* JOB *
Reproduce, line for line, the text in the rows below from the line containing "sono sfidati in" through the line containing "λειτουργούν με ΑΙ και 5G", both lines included. Omit the pictures from your answer.

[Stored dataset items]
━━━━━━━━━━━━━━━━━━━━━━━━━━━━━━

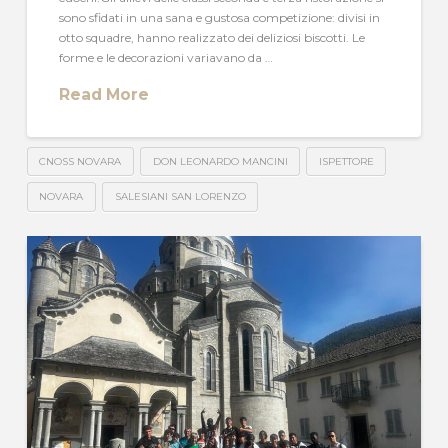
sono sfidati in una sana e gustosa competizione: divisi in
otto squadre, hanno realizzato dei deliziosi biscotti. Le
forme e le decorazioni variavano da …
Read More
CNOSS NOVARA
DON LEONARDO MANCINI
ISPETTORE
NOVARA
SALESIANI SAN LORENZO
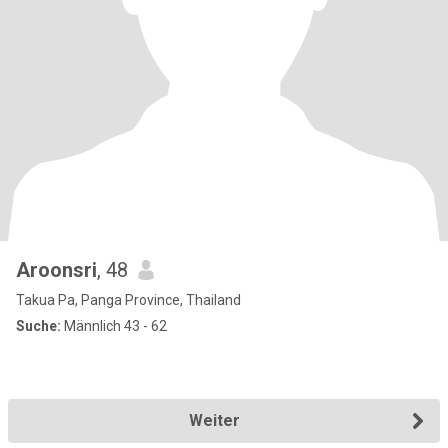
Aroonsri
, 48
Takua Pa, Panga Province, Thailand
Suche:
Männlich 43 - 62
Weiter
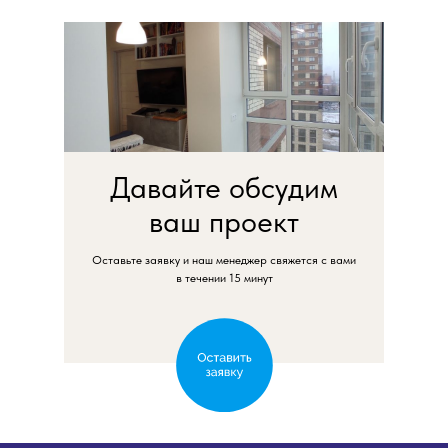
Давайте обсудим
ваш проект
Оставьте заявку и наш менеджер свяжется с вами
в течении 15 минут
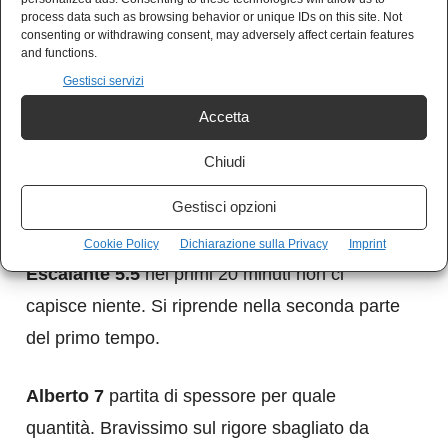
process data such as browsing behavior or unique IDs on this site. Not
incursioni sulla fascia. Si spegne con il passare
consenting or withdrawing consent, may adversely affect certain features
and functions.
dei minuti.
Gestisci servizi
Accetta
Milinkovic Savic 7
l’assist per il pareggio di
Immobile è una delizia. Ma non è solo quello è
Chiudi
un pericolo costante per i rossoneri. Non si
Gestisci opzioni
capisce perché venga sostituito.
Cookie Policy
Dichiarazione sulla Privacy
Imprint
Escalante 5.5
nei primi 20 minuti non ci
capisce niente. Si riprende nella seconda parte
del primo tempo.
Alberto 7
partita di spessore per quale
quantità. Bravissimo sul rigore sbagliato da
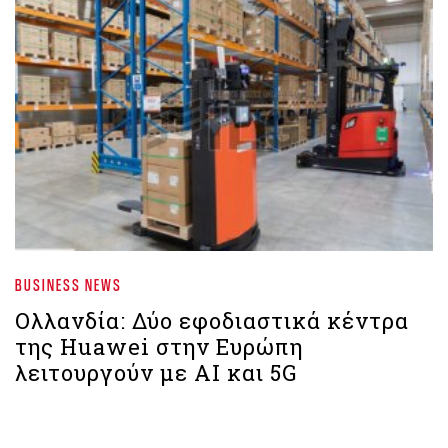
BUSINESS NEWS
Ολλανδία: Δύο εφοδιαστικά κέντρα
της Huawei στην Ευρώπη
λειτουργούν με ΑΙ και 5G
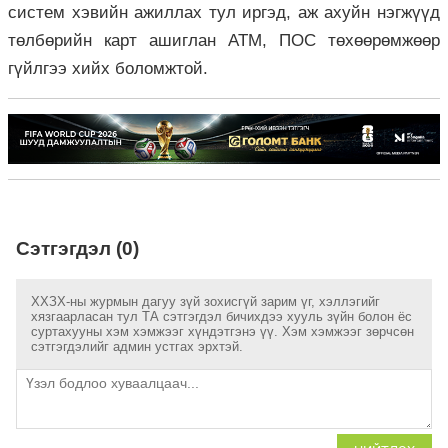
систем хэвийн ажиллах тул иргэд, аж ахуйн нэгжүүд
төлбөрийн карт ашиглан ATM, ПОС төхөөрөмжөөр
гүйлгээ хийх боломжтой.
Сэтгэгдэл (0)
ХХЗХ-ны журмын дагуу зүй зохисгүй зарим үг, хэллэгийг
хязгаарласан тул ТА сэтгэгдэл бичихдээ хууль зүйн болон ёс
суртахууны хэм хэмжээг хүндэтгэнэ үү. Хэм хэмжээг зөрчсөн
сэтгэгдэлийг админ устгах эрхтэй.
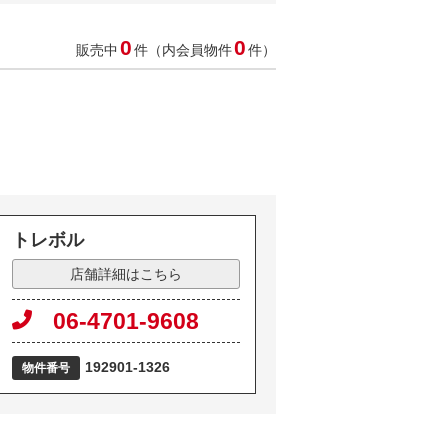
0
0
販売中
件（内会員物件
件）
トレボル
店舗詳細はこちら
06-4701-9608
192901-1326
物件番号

━━━━━━━━━━━━━━━━━━━━━━━━━━━━━━

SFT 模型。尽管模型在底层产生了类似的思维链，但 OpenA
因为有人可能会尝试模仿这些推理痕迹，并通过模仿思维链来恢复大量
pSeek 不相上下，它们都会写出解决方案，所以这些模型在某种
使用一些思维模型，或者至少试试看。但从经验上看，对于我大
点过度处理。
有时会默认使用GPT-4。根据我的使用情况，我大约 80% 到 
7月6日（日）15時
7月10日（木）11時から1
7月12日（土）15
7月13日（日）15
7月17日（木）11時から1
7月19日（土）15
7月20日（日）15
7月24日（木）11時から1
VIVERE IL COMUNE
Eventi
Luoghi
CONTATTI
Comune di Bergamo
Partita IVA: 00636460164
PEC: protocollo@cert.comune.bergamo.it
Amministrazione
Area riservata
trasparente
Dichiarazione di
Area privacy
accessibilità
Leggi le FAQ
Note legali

━━━━━━━━━━━━━━━━━━━━━━━━━━━━━━

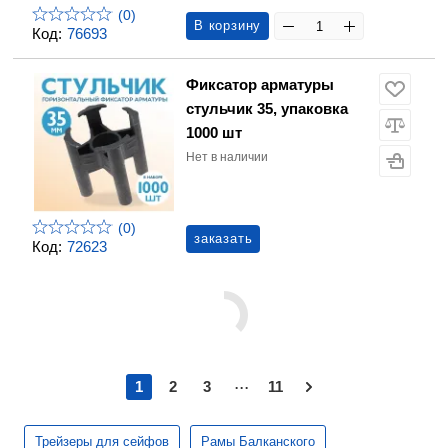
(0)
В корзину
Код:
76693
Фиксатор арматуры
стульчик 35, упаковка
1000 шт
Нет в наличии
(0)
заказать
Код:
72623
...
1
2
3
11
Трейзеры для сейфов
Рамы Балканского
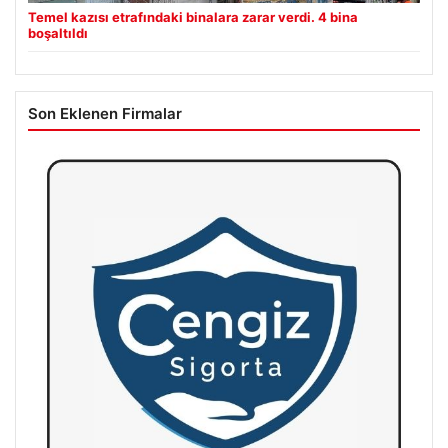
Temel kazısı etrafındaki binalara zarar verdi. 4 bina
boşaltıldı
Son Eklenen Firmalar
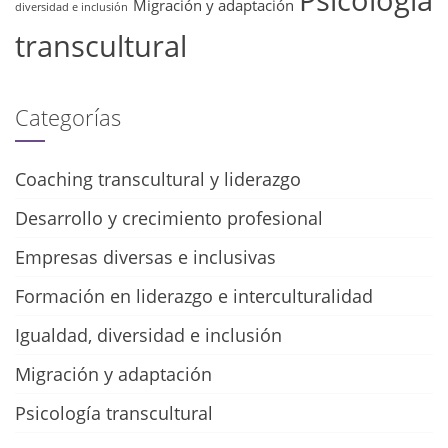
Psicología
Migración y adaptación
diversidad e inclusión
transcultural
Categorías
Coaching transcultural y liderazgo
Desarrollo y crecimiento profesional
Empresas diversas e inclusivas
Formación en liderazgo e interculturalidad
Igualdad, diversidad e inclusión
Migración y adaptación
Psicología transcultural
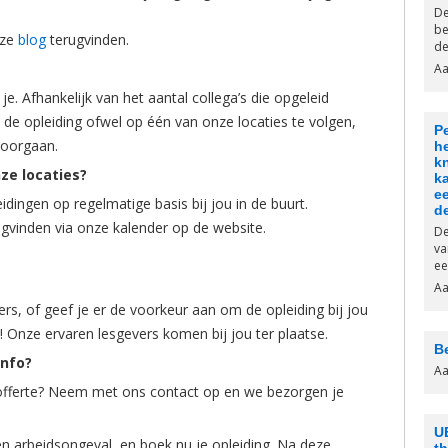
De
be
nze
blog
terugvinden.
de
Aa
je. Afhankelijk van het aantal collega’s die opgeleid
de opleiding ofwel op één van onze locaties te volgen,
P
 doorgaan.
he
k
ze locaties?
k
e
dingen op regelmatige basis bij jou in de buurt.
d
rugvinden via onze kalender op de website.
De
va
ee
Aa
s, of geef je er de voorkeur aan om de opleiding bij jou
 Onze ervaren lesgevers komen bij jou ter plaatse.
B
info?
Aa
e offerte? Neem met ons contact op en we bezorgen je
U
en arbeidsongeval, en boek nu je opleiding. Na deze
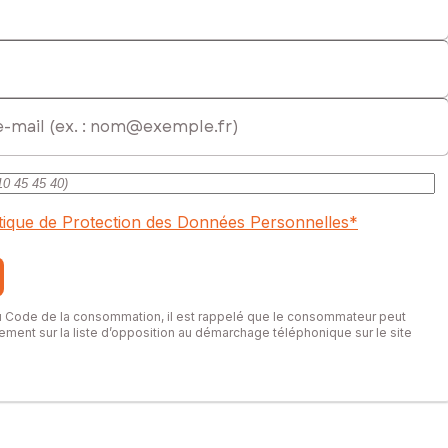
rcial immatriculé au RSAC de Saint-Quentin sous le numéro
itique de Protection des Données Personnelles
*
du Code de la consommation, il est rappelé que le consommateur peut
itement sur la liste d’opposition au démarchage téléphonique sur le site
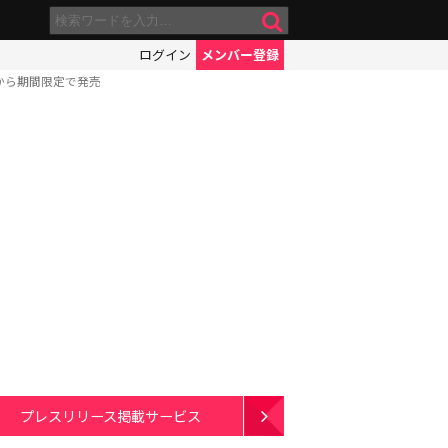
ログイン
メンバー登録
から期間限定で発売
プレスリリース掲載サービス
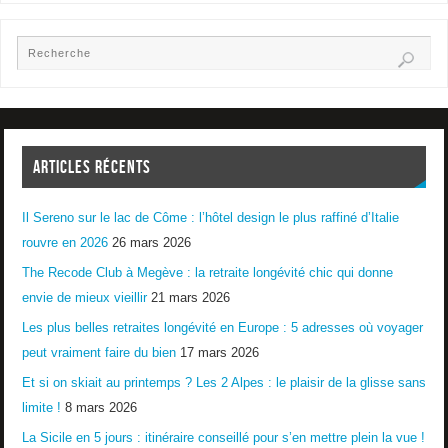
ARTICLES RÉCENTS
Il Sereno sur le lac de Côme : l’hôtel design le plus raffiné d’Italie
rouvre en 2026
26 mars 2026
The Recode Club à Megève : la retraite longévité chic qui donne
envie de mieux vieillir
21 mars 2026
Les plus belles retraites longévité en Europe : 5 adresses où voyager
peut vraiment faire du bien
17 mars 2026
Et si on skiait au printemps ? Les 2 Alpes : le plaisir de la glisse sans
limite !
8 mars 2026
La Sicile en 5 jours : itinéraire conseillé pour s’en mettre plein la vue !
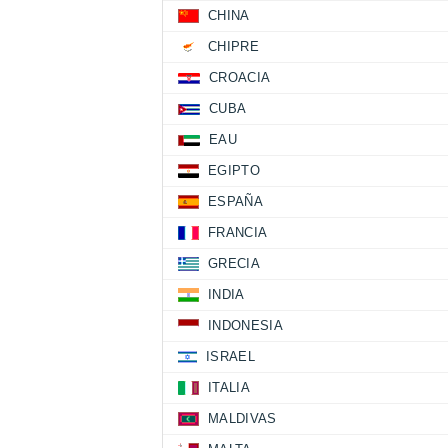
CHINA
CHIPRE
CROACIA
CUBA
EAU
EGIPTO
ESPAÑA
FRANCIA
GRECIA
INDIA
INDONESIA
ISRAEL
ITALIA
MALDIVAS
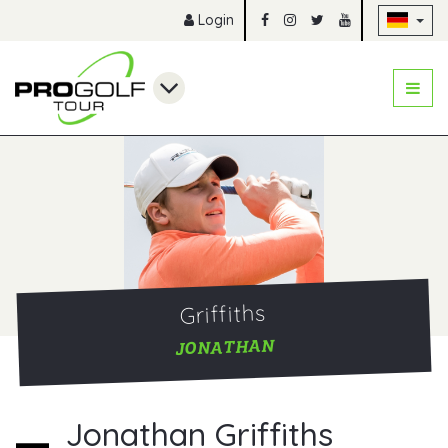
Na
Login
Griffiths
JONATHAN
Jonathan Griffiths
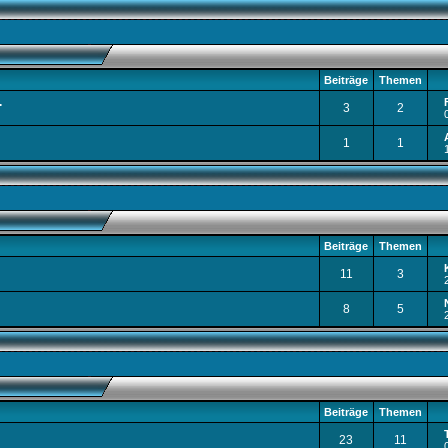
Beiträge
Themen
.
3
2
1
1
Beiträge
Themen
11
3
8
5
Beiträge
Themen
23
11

━━━━━━━━━━━━━━━━━━━━━━━━━━━━━━

* RESPONSE AREA *
sono sfidati in una sana e gustosa competizione: divisi in
otto squadre, hanno realizzato dei deliziosi biscotti. Le
forme e le decorazioni variavano da …
Read More
CNOSS NOVARA
DON LEONARDO MANCINI
ISPETTORE
NOVARA
SALESIANI SAN LORENZO
Aroonsri
, 48
Takua Pa, Panga Province, Thailand
Suche:
Männlich 43 - 62
Weiter
Давайте обсудим
ваш проект
Оставьте заявку и наш менеджер свяжется с вами
в течении 15 минут
process data such as browsing behavior or unique IDs on this site. Not
incursioni sulla fascia. Si spegne con il passare
consenting or withdrawing consent, may adversely affect certain features
and functions.
dei minuti.
Gestisci servizi
Accetta
Milinkovic Savic 7
l’assist per il pareggio di
Immobile è una delizia. Ma non è solo quello è
Chiudi
un pericolo costante per i rossoneri. Non si
Gestisci opzioni
capisce perché venga sostituito.
Cookie Policy
Dichiarazione sulla Privacy
Imprint
Escalante 5.5
nei primi 20 minuti non ci
capisce niente. Si riprende nella seconda parte
del primo tempo.
Alberto 7
partita di spessore per quale
quantità. Bravissimo sul rigore sbagliato da
BUSINESS NEWS
Ολλανδία: Δύο εφοδιαστικά κέντρα
της Huawei στην Ευρώπη
λειτουργούν με ΑΙ και 5G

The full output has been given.